Add a 30-second polling loop after flush_pg_stats to wait for PG log
and duplicate entries to be trimmed to their expected sizes before
validation. This addresses timing issues where the test was inspecting
the objectstore before log trimming operations completed.
The loop polls 'ceph pg query' to check both log and dups lengths,
breaking when both reach or fall below expected thresholds. This
prevents spurious test failures on varied teuthology machines where log
trimming happens at different speed after recovery completes.
Solves intermittent failures where logs showed 50 entries instead of
expected 2, and dups showed 7 instead of expected 8.
Fixes: https://tracker.ceph.com/issues/74524
Signed-off-by: Kamoltat (Junior) Sirivadhna <ksirivad@redhat.com>
flush_pg_stats
+ # Wait for log and dups to reach expected sizes (trimming may take time)
+ TIMEOUT=30
+ count=0
+ while true; do
+ current_log_len=$(ceph pg 1.0 query 2>/dev/null | jq '.info.stats.log_size' 2>/dev/null || echo "999")

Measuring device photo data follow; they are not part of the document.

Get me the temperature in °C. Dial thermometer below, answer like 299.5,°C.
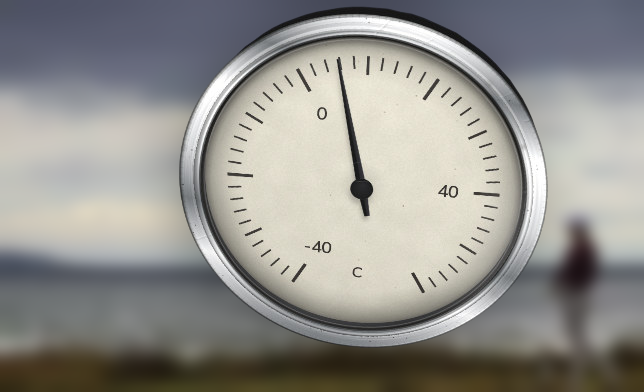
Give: 6,°C
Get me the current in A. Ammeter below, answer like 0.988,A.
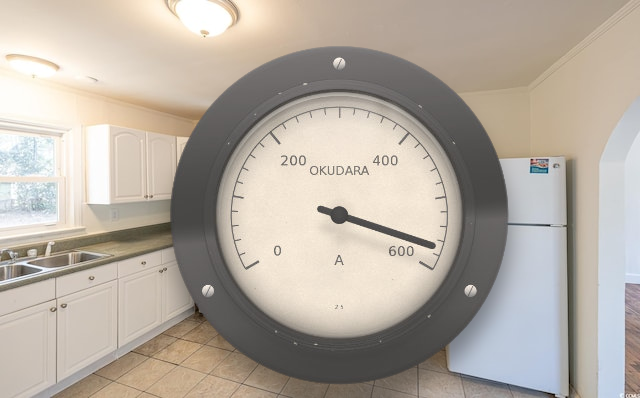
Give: 570,A
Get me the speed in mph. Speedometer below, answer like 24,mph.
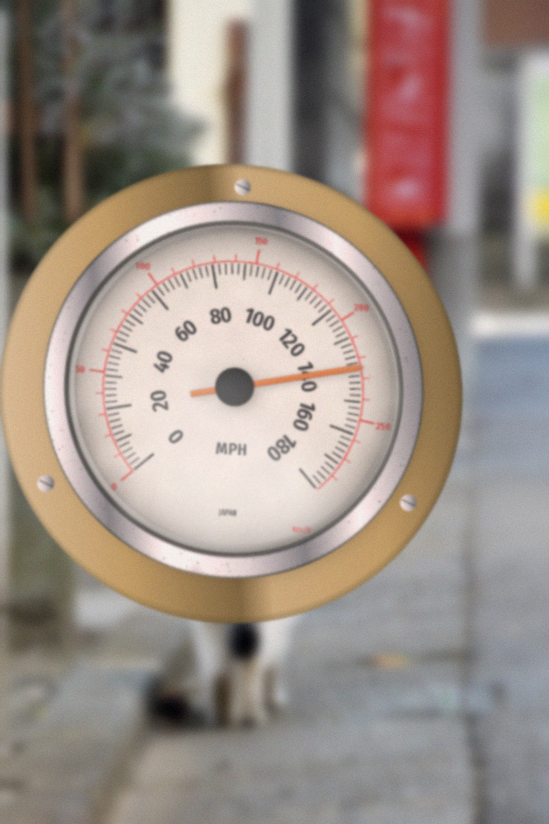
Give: 140,mph
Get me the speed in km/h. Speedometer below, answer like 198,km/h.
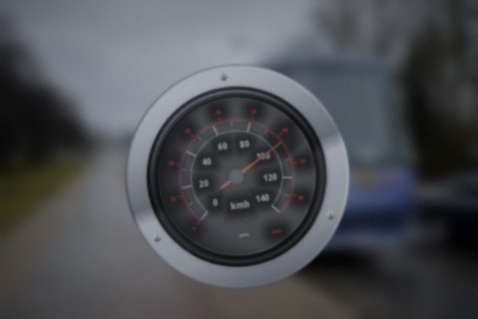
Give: 100,km/h
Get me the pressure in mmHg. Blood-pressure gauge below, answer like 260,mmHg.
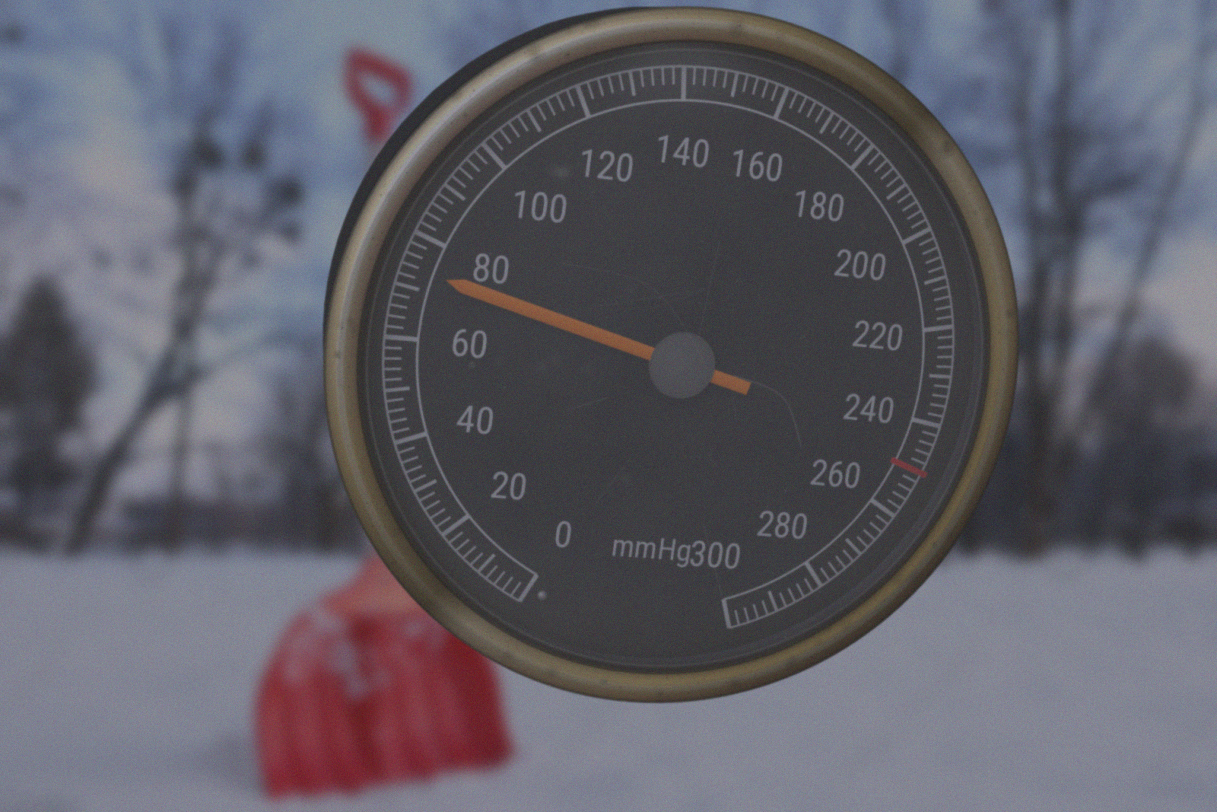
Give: 74,mmHg
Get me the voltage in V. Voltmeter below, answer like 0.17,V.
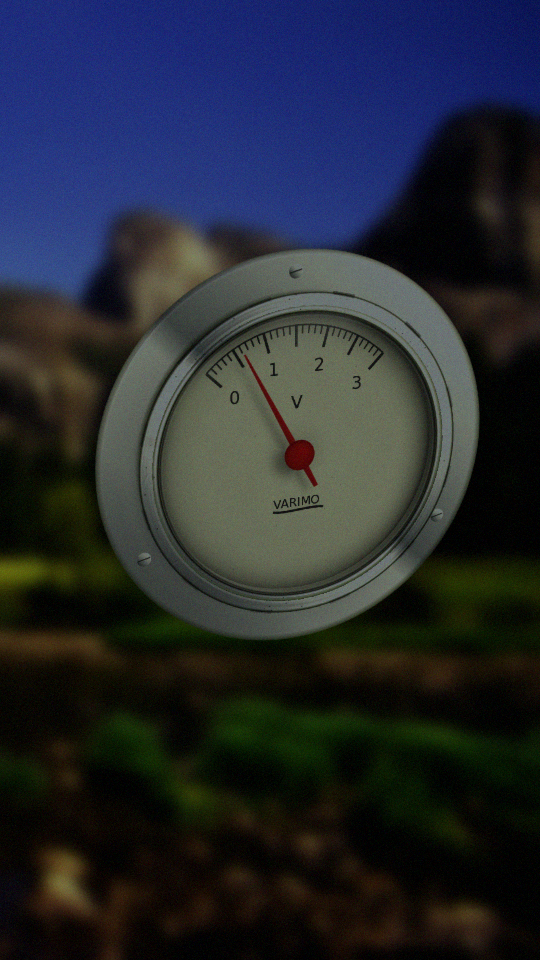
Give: 0.6,V
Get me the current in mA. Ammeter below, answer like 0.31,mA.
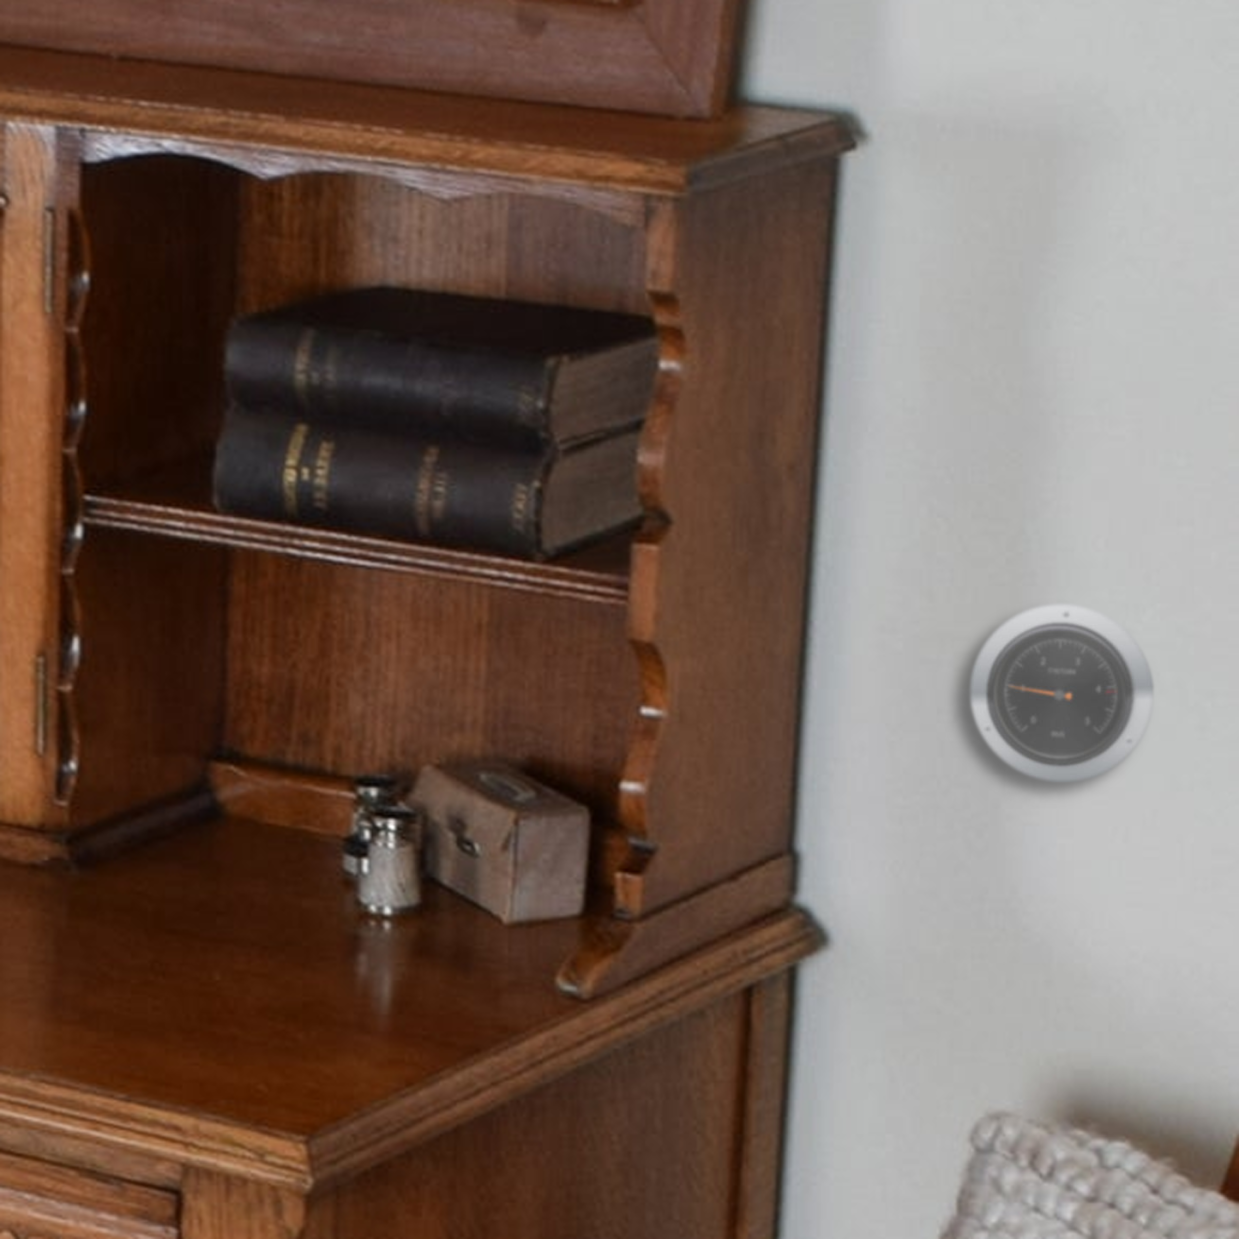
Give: 1,mA
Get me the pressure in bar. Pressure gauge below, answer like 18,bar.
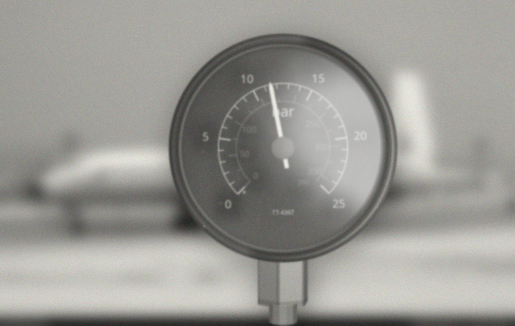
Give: 11.5,bar
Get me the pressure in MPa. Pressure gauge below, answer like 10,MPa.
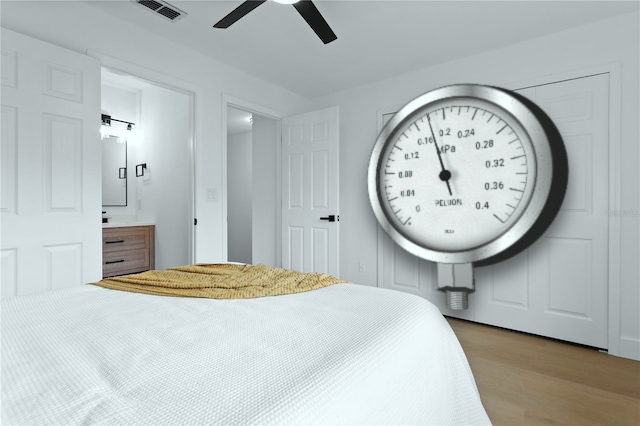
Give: 0.18,MPa
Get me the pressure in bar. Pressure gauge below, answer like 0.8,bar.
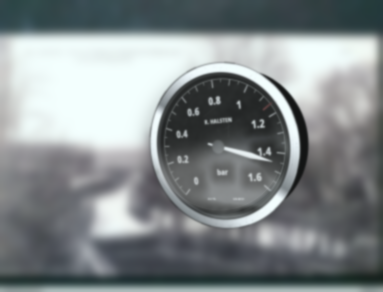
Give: 1.45,bar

+ current_dups_len=$(ceph pg 1.0 query 2>/dev/null | jq '.info.stats.log_dups_size' 2>/dev/null || echo "999")
+
+ if [ "$current_log_len" -le "$loglen" ] && [ "$current_dups_len" -le "$dupslen" ]; then
+ echo "Log trimming complete: log=$current_log_len (expected <=$loglen), dups=$current_dups_len (expected <=$dupslen)"
+ break
+ fi
+
+ sleep 1
+ count=$((count + 1))
+ if [ $count -gt $TIMEOUT ]; then
+ echo "WARNING: Log trimming timeout after ${TIMEOUT}s - log=$current_log_len (expected <=$loglen), dups=$current_dups_len (expected <=$dupslen)"
+ break
+ fi
+ done
+
newprimary=$(ceph pg dump pgs --format=json | jq '.pg_stats[0].up_primary')
kill_daemons